Cannes 2019 : le Festival rend hommage à Bertrand Tavernier et à sa passion pour la musique de films

Lundi 20 mai, le Festival de Cannes a rendu hommage à Bertrand Tavernier, cinéphile autant que mélomane, pour son long documentaire sur les musiques du cinéma français. 

Bertrand Tavernier est applaudi par, Jean-Noël Tronc, directeur général de la Sacem, Stéphane Lerouge, Thierry Frémaux, délégué général du Festtival de Cannes.
Bertrand Tavernier est applaudi par, Jean-Noël Tronc, directeur général de la Sacem, Stéphane Lerouge, Thierry Frémaux, délégué général du Festtival de Cannes. (Lorenzo Ciavarini Azzi/franceinfo Culture)

"La musique de film est un élément fondamental du cinéma. Les compositeurs sont des auteurs, comme les scénaristes ou les réalisateurs. Et pourtant, il n’existe pas de prix de la bande originale au Festival", lance Thierry Frémaux, délégué général de Festival, sur la scène de la Salle Bunuel, lundi 20 mai.

Le prix "A life in soudtrack" attribué à Bertrand Tavernier

Pour compenser en partie ce manque, on a créé l’année dernière le prix "A life in soudtrack". Il couronne cette année le cinéaste Bertrand Tavernier pour son long documentaire (plus d’onze heures de film), Voyage à travers les musiques et les chansons du cinéma français, prolongement de son Voyage à travers le cinéma français, débuté en 2016. Il est présenté ici en avant-première.

C’est aussi l’occasion d’un hommage plus vaste rendu au réalisateur de L’horloger de Saint-Paul, Autour de minuit ou La princesse de Montpensier. "Tatave, comme il est affectueusement appelé, fait partie de ces cinéastes cinéphiles et mélomanes, comme Quentin Tarantino ou Martin Scorsese, dit Stéphane Lerouge, grand spécialiste de bandes originales. "Dans son documentaire", poursuit-il, "il montre bien combien la musique transforme l’image".

"Moment de jubilation"

Tavernier est ému, mais ne perd pas son sens de l’humour : "je vais pleurer, comme Delon" dit-il. Et poursuit à propos de la musique de film : "Toutes mes séances d’enregistrement des musiques de films sont des moments de jubilation", dit-il, encore enchanté. "Des moments importants où les doutes commencent à disparaître (…) Je me suis demandé si les compositeurs n’étaient pas les premiers critiques du film. Ils m’ont permis de voir des choses auxquelles je n’avais pas pensé". Tavernier est un réalisateur profondément engagé dans le 7e Art. A propos de son documentaire, il ne veut pas paraître passéiste : "Se battre pour les compositeurs du patrimoine, c’est aussi se battre pour ceux du présent et du futur.

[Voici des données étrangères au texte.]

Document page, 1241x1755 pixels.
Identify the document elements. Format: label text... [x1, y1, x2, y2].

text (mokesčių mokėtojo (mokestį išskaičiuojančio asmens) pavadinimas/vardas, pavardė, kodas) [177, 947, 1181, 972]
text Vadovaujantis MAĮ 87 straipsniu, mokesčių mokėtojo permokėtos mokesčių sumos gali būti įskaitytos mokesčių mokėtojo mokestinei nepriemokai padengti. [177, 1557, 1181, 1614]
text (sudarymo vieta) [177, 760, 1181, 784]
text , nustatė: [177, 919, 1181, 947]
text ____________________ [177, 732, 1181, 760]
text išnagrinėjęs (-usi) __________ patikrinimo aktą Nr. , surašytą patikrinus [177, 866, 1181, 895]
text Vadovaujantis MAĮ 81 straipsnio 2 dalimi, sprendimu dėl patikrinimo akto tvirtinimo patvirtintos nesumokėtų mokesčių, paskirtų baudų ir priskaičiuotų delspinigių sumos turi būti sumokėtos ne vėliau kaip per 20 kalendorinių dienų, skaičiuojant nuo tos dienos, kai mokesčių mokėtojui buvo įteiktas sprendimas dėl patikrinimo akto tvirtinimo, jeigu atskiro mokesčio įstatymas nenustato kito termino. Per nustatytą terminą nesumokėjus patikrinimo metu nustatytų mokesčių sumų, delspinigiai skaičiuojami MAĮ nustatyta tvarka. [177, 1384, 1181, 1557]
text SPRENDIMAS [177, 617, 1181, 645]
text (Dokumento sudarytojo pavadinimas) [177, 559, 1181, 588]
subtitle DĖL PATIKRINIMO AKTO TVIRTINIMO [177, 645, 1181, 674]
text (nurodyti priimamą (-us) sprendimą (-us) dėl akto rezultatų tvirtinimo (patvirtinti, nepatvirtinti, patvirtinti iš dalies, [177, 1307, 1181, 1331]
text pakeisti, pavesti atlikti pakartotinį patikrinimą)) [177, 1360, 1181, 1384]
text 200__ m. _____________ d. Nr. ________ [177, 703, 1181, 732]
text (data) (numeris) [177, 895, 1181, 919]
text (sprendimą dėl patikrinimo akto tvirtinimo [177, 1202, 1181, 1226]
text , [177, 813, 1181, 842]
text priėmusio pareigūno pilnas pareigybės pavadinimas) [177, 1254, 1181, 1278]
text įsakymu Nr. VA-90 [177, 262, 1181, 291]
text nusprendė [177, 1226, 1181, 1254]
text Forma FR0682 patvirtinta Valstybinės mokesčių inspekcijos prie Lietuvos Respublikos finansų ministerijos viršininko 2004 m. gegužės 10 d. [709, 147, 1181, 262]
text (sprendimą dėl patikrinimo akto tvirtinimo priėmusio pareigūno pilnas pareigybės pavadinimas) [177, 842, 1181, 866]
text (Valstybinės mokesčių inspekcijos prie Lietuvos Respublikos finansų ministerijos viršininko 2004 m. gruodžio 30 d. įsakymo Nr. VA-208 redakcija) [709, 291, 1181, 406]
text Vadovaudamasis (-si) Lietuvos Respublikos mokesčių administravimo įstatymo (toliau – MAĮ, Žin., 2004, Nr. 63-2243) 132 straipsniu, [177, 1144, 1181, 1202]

Et lancer un cri d’alarme en faveur des musiques originales".

Un montage original du Voyage de Tavernier est ensuite projeté, une sélection d’épisodes parmi les onze heures du film. On y voit Gabin dans Quai des brumes de Carné : la musique est de Maurice Jaubert. Qu’on retrouve aussi dans Quatorze Juillet de René Clair ou dans L’Atalante de Jean Vigo.

Jaubert, Kosma, Dutilleux, Grunenwald, Van Parys et les autres

"Le saxophone", nous explique la voix off de Tavernier, "est porteur de l’émotion de ce film". Jaubert, mais aussi Kosma ("cette musique si française, alors que l’homme était français depuis si peu quand il l’a composée", dit encore Tavernier), Dutilleux, Jean-Jacques Grünenwald, Georges Van Parys, et tant d’autres. On redécouvre la chanson avec ceux qui en sont issus, Fernandel, Bourvil, Gabin, Trénet ou les comédiens qui s’y sont exprimés avec talent, comme Danielle Darrieux et Magali Noël… Dans la salle, le public est captif, séduit : ici des étudiants, là des cinéphiles plus âgés, certains reprennent les refrains en chœur.

Le pianiste Bruno Fontaine et la chanteuse Isabelle Georges.
Le pianiste Bruno Fontaine et la chanteuse Isabelle Georges. (Lorenzo Ciavarini Azzi/franceinfo Culture)
Tavernier apprécie sûrement. Il est comblé lorsque pour la fin de l’hommage le pianiste, arrangeur, compositeur de musique de films Bruno Fontaine interprète Kosma et Jaubert, puis avec la chanteuse Isabelle Georges, La complainte de la butte (Van Parys/Renoir) et le célèbre titre Sans toi, de Michel Legrand (Cleo de 5 à 7). Et pour finir un œuvre signée Philippe Sarde et… Bertrand Tavernier : La java de la masochiste, extraite de Coup de torchon, film de Tavernier de 1981.